Everyday's Five Years Are a Triumphant Grind

Usually, when a movie takes place over an extended period of time, the dumb logic of economical screenwriting results in scenes where everything that happens to the characters in a period of years has to be suggested in one compressed moment: As a child is born and gets named for someone who died a couple of reels back, a character's phone rings with the news that he or she got that promotion, just before grandma coughs in a delicate, no-big-deal way that confirms that next year's scene will be at a funeral.

Shot in bursts over five years so its actors age with its characters, Michael Winterbottom's wise and involving Everyday is blessedly scraped free of such silliness. Life for Karen (Shirley Henderson), a mother whose kids ripen before our eyes, and Ian (John Simm), her incarcerated husband, is a grind through an unrelenting succession of small, unmemorable moments. With two jobs, plus four kids to wrangle to school and back each day, how could she ever have time for scenes?

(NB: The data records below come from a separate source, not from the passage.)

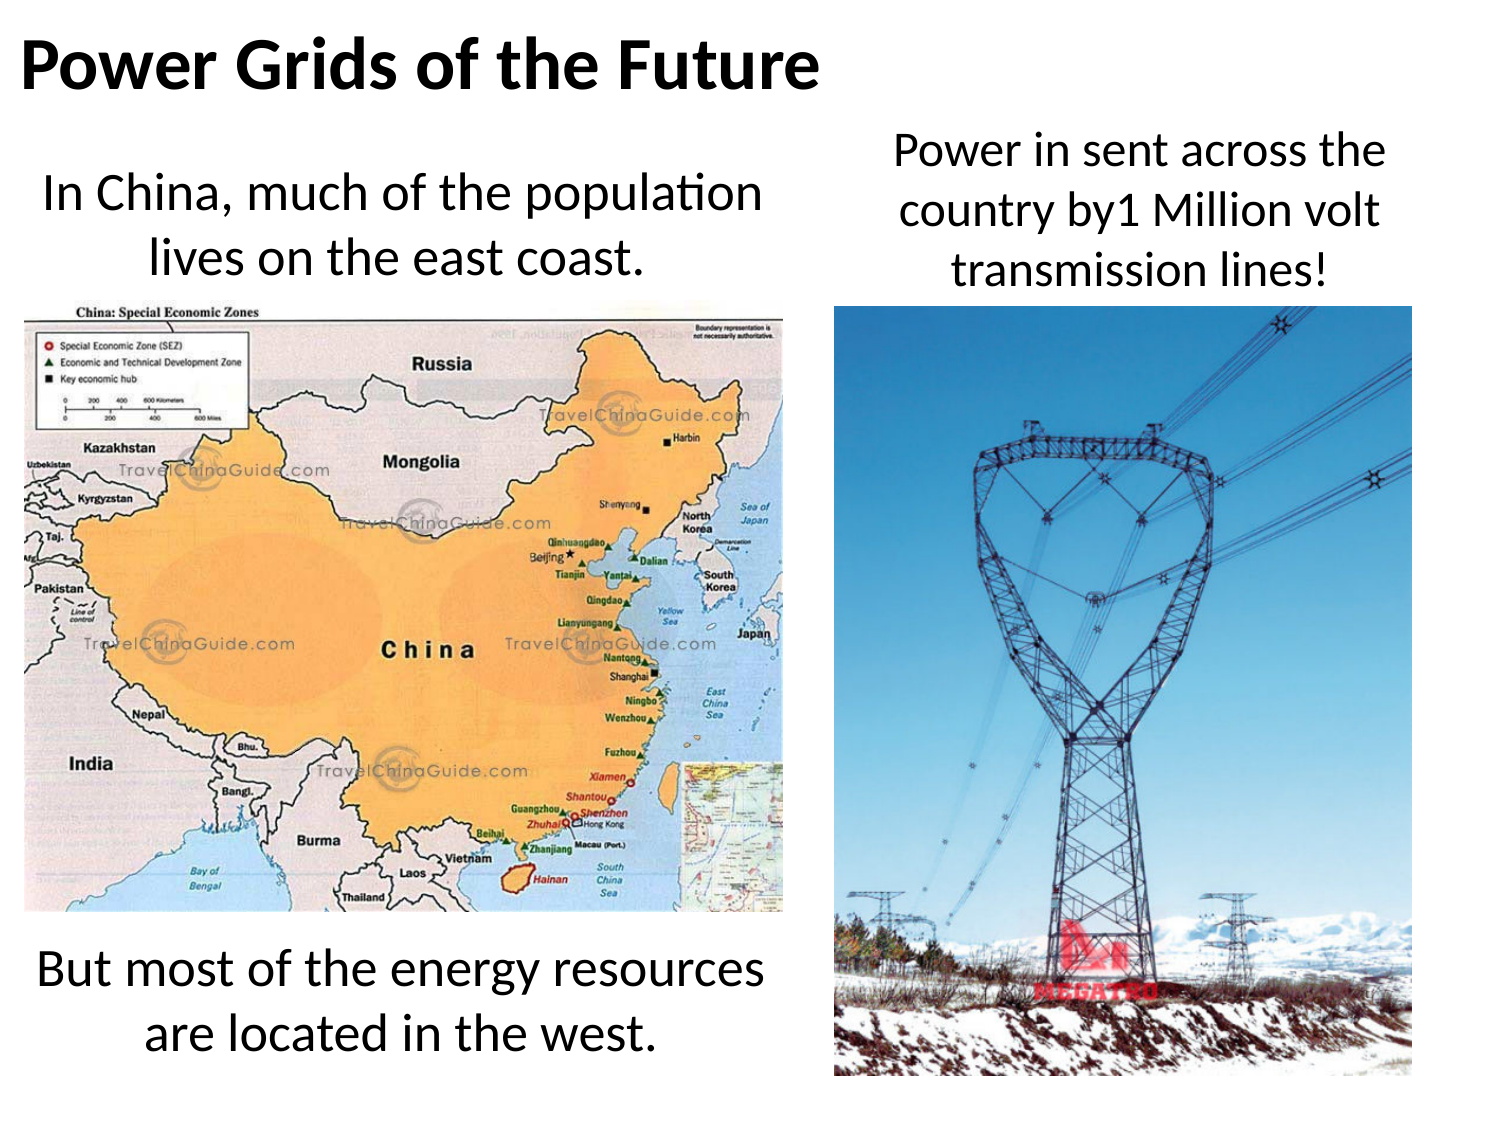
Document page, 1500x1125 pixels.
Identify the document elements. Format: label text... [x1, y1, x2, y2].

picture [833, 305, 1412, 1076]
text_box But most of the energy resources are located in the west. [0, 924, 803, 1070]
text_box In China, much of the population lives on the east coast. [24, 149, 783, 294]
text_box Power Grids of the Future [5, 7, 838, 112]
picture [23, 299, 783, 912]
text_box Power in sent across the country by1 Million volt transmission lines! [834, 109, 1446, 305]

Instead, we see unscripted-feeling moments that ache of life: Karen checking a toddler's diaper as they plod through browning British fields; the kids rehearsing for Christmas pageants; the increasingly distant older boys staring at TVs and video games; the mad sweat and bustle of forced-marching this brood to catch a bus to catch a train to catch a cab to visit dad in jail, all edited to suggest an exhausting forward momentum and just how much of herself she must burn to get through each day.

And we see, with simultaneous dread and hope, Karen get asked out by a nice-seeming chap at a bar where she works. One day soon, we know, probably just as the third act starts, her husband will be free. But she has spent the film until this point waiting and toiling, and the family's visits with the husband in lock-up—and his occasional furlough—suggest he has been stunted while everyone else has grown.

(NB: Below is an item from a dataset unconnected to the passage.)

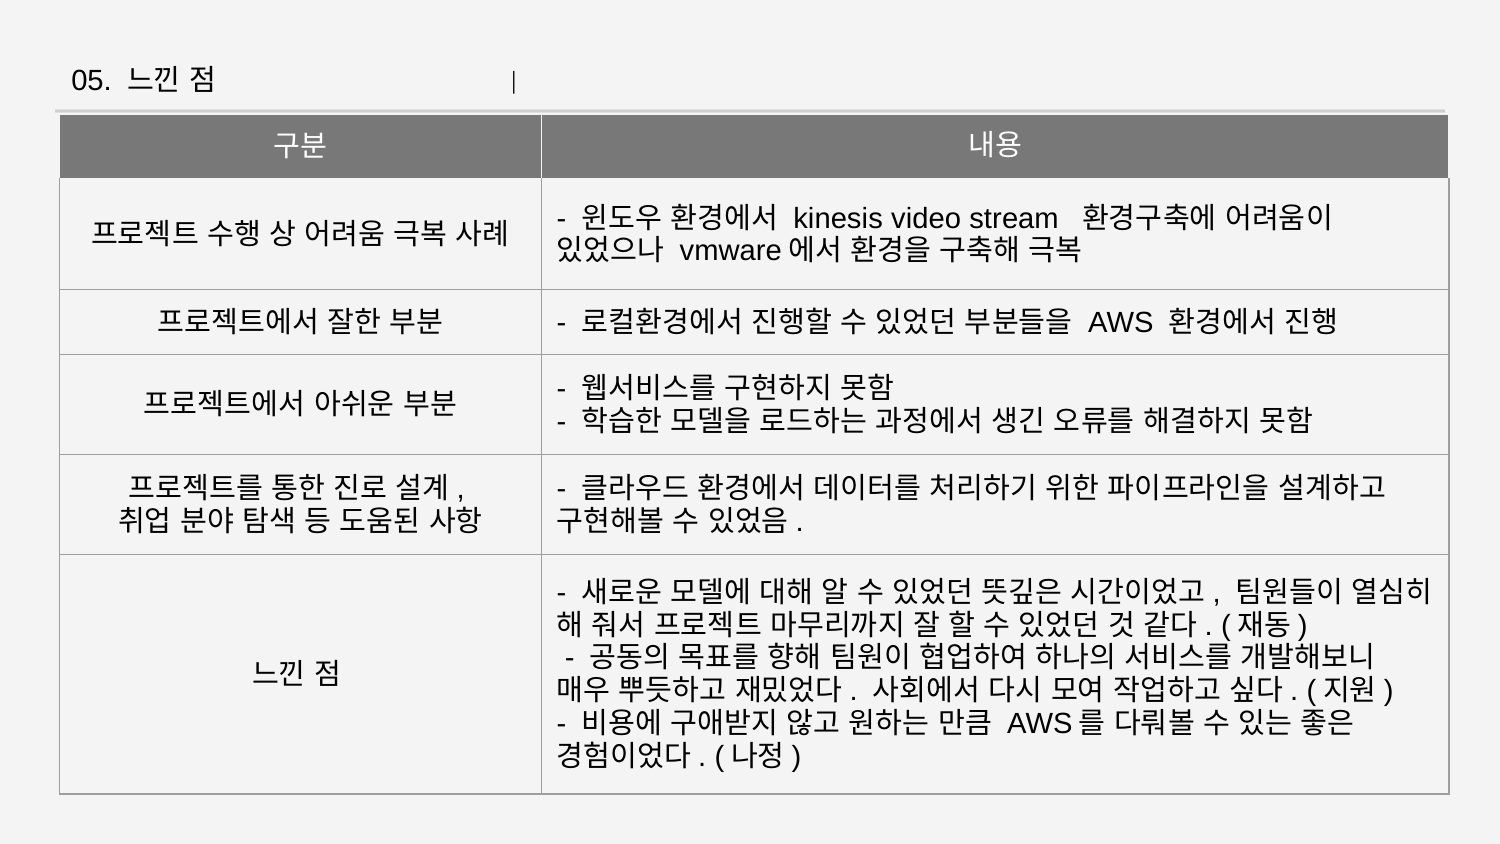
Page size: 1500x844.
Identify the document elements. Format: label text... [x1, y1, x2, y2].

Time gushes by. The kids grow, dad's hair grays, and stolid Karen sets her jaw, fights off tears and gets done all the things she needs to get done. Henderson's skin seems to harden as the years past—her performance is a touching study in both perseverance and erosion.

This is a film of accretion. The quick scraps of time we're shown heap together into full, persuasive lives, something like the way flashes of undramatic memory cohere into your sense of your past: That was the year in which every night I walked that street, took that bus, wore those jeans, felt those things.

The inevitable, when it comes, is especially affecting, considering how these characters seem to have shoved through time itself to get to it. Most of the film lives up to its title, presenting the everyday without fuss, but there is some drama, especially in a pair of sex scenes, separated by years, in which Karen's responses are in heartbreaking counterpoint. In the end, the film exposes a simple truth: The life that our moments accumulate into may come to feel full and complete, like the way things ought to be, but when that life changes, and we take those changes passively, fresh moments begin to pile up, often shaping into something new—something else we'll end up living with.